El Carrusel de pensiones tiene a 13 magistrados y exmagistrados del Consejo Superior de la Judicatura investigados por la Contraloría, y ha originado 403 indagaciones preliminares contra magistrados.
El tema es de tal tamaño, que incluso fue tenido en cuenta en la discusión que celebró la sala de la Corte Cosntitucional de cuatro magistrados titulares y tres conjueces que finalmente tumbó las pensiones millonarias a congresistas y magistrados, fijó un tope de 25 salarios mínimos y ordenó ajustar las actuales a ese monto desde 1994.
Incluso, magistrados actuales consultados por Colprensa que están en desacuerdo con la decisión, rescataron del fallo la orden de revisar las pensiones que hayan sido obtenidas de manera irregular para reliquidarlas, o bien revocarlas, y fijar para esto un plazo que vence el 31 de diciembre de 2013.
Tal vez un hecho positivos de semejante escándalo fue el creciente interés que generó en la opinión pública, tal y como sucedió con el magistrado Rojas. Voces que alertan, que están pendientes, que reclaman y exigen punto final a tales desproporciones.
Si bien, como dice Hernández, parece que es poco lo que se tiene en cuenta esta opinión, para el exmagistrado de la Corte Constitucional Humberto Sierra Porto es un factor de cambio que ahora se den más manifestaciones frente a la Corte que frente al Congreso.
Esto, dice, se debería a la calidad o a la importancia de las decisiones que se toman que, en varios casos, incluyen decisiones económicas o suplen acciones que deberían tomar las administraciones. Hecho por el que además es que habría aumentado la fiscalización de la ciudadanía.
“Es la expresión de la importancia de la Corte en nuestro país, porque toca temas álgidos. La importancia de la Rama se expresa en que hay más manifestaciones frente al Palacio de Justicia que frente al Congreso. Cuando un órgano trabaja mucho y toma decisiones importantes, se van generando mayor cantidad de controles y de críticas”, aseguró. Según Sierra Porto, esa sería la razón por lo que a magistrados se les están exigiendo las calidades y comportamientos que antes se exigían más a congresistas, por ejemplo.

Tareas
[1] Traduce al inglés esta oración del texto sobre las pensiones de los magistrados: "El Carrusel de pensiones tiene a 13 magistrados y exmagistrados del Consejo Superior de la Judicatura investigados por la Contraloría, y ha originado 403 indagaciones preliminares contra magistrados."
[2] Prosigue el texto sobre las pensiones de los magistrados a partir de su última oración.

Datos de entrada
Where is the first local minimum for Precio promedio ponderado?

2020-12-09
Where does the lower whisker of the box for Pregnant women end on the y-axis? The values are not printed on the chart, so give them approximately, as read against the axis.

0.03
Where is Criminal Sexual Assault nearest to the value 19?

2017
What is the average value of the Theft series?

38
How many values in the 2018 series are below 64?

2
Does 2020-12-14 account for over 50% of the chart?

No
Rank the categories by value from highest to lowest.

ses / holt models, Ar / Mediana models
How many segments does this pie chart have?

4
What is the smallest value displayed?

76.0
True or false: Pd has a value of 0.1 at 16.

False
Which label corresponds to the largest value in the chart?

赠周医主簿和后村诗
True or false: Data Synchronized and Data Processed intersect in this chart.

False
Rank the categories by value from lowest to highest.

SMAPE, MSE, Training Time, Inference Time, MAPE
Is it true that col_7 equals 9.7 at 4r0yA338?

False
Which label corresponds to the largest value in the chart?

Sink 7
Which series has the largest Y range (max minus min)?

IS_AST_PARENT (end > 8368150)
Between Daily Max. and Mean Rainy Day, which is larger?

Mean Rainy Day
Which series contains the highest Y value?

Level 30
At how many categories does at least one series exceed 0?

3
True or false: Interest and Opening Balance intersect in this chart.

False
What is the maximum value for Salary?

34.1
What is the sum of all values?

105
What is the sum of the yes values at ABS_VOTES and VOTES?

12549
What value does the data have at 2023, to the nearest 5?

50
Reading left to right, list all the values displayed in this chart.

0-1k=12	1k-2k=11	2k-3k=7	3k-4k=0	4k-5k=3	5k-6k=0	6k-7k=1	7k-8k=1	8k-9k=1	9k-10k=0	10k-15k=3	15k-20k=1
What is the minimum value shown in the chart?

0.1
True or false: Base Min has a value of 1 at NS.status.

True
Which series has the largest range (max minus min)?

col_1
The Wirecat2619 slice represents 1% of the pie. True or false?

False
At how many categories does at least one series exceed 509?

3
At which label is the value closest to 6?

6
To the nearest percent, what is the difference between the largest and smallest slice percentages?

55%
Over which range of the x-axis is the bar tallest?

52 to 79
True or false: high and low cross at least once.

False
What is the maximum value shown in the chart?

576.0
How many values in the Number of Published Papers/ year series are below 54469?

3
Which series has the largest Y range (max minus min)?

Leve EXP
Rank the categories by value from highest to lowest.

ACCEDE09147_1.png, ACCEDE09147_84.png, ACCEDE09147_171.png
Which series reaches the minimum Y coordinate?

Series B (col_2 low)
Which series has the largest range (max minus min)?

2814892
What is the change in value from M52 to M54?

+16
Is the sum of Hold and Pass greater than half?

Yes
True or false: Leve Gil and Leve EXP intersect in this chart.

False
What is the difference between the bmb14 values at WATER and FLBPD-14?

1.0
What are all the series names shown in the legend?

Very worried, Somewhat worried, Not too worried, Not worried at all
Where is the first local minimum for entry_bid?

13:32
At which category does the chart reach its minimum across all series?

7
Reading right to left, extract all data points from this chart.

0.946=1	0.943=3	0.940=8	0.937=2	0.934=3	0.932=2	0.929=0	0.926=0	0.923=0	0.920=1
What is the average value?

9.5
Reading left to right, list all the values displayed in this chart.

Respuestas
[1] The Pension Carousel has 13 judges and former judges of the Superior Council of the Judiciary under investigation by the Comptroller's Office, and it has given rise to 403 preliminary inquiries against judges.

[2]
No obstante, para María del Pilar Arango también hay un factor de culpa en la cabeza de las altas cortes cuando, por ejemplo, en la fracasada Reforma a la Justicia se ampliaba el periodo de los actuales magistrados de ocho a doce años sin que se presentaran mayores negativas.
Faltaría entonces un sistema de autocontrol de la Rama para evitar actuaciones que dan al traste con su credibilidad. Por ahora, apenas se están desarrollando una serie de foros entre jueces para hacer una reflexión interna de cómo podría hacerse una modificación que no implique una reforma constitucional. Para julio se conocerían las conclusiones.
Sistema de elecciones
*A los magistrados del Consejo de Estado los elege la Sala Plena de la misma corporación (sistema de cooptación), de listas -con un número superior a cinco candidatos- elaboradas y enviadas por la Sala Administrativa del Consejo Superior de la Judicatura.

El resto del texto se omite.